Another stratagem common to all
such incidents is Police arresting Dalits and slapping cases on them, with
serious charges like attempt to murder. In the infamous incident of police
gunning down 10 Dalits in Ramabai Nagar in Mumbai in 1997, while the sub
inspector Manohar Kadam, whose guilt was variously proved not only in the
courts but also by the Gundewar Commission instituted by the Maharashtra government
to probe the matter, never went to jail and was rather rewarded with
promotions, the Dalit boys who protested against the police firing were harassed
for more than a decade fighting cases against them until the court acquitted
them. In Thangadh also the Police arrested Dalit boys and slapped serious
charges against them. It is only because of the intensity of protest Dalits
displayed that the government has relented and released them. Notwithstanding
the fact that it is an election year and Narendra Modi would ill afford to
displease Dalits by not conceding their reasonable demand, the credit still
goes to Rajesh Solanki (Raju) of the Council for Social Justice (CSJ) for
mobilizing people around it in an unprecedented manner.

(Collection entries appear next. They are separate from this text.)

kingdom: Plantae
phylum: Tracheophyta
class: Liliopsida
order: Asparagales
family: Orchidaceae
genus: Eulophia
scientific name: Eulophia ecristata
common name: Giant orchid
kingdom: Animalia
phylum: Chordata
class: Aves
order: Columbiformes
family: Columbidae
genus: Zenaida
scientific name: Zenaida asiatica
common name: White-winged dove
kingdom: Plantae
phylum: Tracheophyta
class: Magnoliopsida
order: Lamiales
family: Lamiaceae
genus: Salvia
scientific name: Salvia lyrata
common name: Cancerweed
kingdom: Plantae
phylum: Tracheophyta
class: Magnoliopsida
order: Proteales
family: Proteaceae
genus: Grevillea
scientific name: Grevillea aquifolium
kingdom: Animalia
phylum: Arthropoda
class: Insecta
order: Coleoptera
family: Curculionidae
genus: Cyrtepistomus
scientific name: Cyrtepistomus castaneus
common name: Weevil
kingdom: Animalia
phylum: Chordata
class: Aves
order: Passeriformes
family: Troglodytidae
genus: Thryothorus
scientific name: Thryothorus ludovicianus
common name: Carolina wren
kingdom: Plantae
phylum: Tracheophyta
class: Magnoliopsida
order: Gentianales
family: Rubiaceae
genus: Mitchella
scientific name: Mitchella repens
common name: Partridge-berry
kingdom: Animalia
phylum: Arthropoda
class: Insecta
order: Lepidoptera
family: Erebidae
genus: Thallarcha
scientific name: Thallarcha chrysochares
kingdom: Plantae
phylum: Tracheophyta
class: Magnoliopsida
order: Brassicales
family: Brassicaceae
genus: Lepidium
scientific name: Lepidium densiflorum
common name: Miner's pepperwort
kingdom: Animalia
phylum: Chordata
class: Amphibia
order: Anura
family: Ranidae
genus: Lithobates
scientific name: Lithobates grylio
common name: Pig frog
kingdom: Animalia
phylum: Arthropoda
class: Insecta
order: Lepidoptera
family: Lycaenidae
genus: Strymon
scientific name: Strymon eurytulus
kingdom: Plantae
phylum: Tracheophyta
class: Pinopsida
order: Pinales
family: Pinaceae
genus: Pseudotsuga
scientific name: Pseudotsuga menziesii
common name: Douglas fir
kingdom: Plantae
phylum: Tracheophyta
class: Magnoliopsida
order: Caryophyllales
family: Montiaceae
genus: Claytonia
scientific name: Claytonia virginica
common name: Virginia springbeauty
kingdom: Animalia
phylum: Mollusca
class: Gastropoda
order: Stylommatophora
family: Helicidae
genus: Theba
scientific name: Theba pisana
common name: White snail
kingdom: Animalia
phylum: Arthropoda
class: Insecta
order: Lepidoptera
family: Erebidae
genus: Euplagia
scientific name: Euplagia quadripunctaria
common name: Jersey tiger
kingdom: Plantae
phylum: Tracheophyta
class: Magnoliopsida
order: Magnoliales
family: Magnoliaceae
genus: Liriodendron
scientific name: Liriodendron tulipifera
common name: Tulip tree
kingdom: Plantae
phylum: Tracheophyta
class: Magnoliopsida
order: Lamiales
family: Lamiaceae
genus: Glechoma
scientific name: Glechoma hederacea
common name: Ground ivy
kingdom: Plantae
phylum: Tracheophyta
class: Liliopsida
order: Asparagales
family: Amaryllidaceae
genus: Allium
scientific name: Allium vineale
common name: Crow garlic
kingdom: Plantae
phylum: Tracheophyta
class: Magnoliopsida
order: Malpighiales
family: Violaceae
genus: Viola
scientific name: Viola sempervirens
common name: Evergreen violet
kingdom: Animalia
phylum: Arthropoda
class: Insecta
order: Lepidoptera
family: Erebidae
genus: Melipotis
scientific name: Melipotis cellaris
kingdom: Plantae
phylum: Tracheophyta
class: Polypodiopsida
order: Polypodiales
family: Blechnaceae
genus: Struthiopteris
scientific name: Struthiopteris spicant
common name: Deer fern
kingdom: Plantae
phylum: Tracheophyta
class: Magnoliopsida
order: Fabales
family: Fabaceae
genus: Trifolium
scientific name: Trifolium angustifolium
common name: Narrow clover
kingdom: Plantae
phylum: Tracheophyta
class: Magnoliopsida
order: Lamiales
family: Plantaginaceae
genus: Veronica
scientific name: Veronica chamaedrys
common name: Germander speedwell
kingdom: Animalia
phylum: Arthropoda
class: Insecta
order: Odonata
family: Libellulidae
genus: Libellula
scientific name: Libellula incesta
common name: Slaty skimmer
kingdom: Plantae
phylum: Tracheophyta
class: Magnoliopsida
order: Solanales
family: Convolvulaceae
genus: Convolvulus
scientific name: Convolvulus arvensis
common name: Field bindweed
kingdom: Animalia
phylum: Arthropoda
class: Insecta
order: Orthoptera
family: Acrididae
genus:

The Thangadh episode surely
refutes the negative characterization of Dalits of Gujarat that they patched up
with the rightist forces. It also exposes the hollow claims of Narendra Modi
that his regime takes good care of Dalits, Adivasis and even minorities. The
matter of Adivasis, who have been Hinduised over the years is well known to
people and what his regime did to the Muslims is still getting exposed through
courts. Dalits were the only people whose contradictions with the regime had
not come so much in limelight, notwithstanding the ongoing struggle of the
veteran activist Valjibhai Patel of the CSJ. If one takes a look at the
atrocity statistics, the Modi regime only scores average among the states and
union territories ranking tenth highest in the list of 35. As per the Crime in
India 2011 report, there have been 1063 registered crimes against Dalits in
Gujarat in which there were 12 murders and 45 rapes. Modi’s hyperbole about
Dalits in Gujarat turns out as hollow as his developmental claims. He will have
to account for the blood of Dalits spilled in Gujarat quite like anyone of his
ilk elsewhere.
(Dr Anand Teltumbde is a writer
and civil rights activist with CPDR, Mumbai.)